IFFO sets the record straight
The International Fishmeal and Fish Oil Organization (IFFO) is always on the defensive, correcting misinformation on the fish-in-fish-out (FIFO) ratio for farmed salmon.
Earlier this month, the IFFO refuted comments by Stanford University professor Rosamond Naylor, lead author of the report "Feeding aquaculture in an era of finite resources," which was funded by the Packard Foundation. In the report, she said, "It can take up to 5 pounds of wild fish to produce 1 pound of salmon."
SeafoodSource caught up with IFFO Technical Director Andrew Jackson to ask why his UK-based organization is constantly rectifying misinformation on the FIFO ratio publicized by environmental NGOs.
"It is very disappointing to see that the important discussion about the best use of finite supplies of fishmeal and fish oil is again being distorted by the erroneous five-to-one statement," said Jackson.
"In reality, it takes less than 2 pounds of wild feed fish to produce 1 pound of salmon. Globally, fed aquaculture uses just half a ton of wild fish for each ton of farmed seafood produced. In short, fed aquaculture produces twice as much fish as it uses," he explained.

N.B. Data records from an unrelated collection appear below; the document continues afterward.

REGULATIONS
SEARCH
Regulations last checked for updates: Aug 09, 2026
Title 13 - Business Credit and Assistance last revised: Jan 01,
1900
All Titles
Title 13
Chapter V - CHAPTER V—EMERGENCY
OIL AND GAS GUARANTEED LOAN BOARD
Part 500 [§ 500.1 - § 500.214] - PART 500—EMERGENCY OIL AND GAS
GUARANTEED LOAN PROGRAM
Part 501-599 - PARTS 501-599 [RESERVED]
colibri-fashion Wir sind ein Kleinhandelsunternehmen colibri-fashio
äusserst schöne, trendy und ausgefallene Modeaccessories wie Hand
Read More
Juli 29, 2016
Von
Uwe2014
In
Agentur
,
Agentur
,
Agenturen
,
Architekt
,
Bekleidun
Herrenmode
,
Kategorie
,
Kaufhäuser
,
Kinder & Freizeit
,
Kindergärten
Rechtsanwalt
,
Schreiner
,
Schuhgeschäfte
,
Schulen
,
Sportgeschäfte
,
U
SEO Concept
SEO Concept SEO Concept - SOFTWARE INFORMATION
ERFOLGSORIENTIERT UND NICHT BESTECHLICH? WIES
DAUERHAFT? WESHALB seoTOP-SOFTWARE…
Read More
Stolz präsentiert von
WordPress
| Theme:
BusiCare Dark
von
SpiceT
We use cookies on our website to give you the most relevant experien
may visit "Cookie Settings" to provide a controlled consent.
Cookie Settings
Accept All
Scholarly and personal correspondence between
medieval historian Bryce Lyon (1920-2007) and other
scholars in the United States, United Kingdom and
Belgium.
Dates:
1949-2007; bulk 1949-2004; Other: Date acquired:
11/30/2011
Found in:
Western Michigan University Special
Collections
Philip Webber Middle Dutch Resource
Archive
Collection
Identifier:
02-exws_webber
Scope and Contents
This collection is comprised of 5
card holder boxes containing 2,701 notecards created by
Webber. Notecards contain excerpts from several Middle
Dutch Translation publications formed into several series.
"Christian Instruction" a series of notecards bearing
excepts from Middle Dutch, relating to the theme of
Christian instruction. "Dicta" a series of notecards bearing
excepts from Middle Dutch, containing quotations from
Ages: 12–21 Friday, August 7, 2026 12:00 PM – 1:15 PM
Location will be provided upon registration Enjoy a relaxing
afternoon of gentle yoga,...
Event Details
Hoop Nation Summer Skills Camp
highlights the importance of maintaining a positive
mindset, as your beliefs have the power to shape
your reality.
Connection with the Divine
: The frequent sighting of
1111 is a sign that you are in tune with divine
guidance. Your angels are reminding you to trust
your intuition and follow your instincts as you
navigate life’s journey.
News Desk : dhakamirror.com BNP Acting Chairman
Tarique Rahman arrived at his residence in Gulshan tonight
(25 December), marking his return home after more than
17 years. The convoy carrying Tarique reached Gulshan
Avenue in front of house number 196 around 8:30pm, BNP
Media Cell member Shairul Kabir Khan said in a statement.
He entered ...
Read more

"It is hard work getting NGOs to listen to our side of the story, and they do not want too much science, so it has to be kept simple. And it isn't simple. NGOs are stuck on the FIFO ratio, which is the number of kilos of wild fish it takes to produce 1 kilo of farmed fish," said Jackson.
"Salmon are less efficient than some other species because their diets contain large amounts of fishmeal and fish oil," he added. "However, the way that Naylor et al chose to calculate FIFO is not logical, as the weight of whole fish removed from the sea for aquaculture use does not tie in with the amount of fishmeal and fish oil produced. It also paints salmon in a particularly bad light."
IFFO's own calculations take into account that 25 percent-plus of the raw material used to produce fishmeal and fish oil is recycled trimmings from fish processing, which would otherwise have to be disposed of at high environmental and financial cost, said Jackson. More importantly, they take into account that there is no waste of the resource. Fishmeal left over from oil production for salmon feed can be used for shrimp or carp, for example, and oil left over from production of meal for shrimp or carp, can be used for salmon, he added.
Using IFFO's method of calculation results in an FIFO for salmon of 1.7:1 and falling, with the ratio for all fed aquaculture at 0.5:1 and falling.
The report also calls for feed-fisheries managers to be addressed, but Jackson said that responsible and sustainable management is already being addressed vigorously and scientifically by government, marine research institutes and the companies whose businesses depend on maintaining healthy fish stocks.
"A recent University of British Columbia study ranked 53 countries by sustainability of their fisheries. Peru, where the anchovy fishery is the world's largest fishery and the source of 30 percent of the world's fishmeal, came top," said Jackson.
"We are also doing our best to ensure that feed fisheries are prosecuted responsibly and sustainably by developing a third-party, audited, business-to-business Global Standard for Responsible Supply covering sourcing, traceability and safety," he said. "The first companies are now undergoing their supplier audits, and we expect certified feed to be available early in the New Year."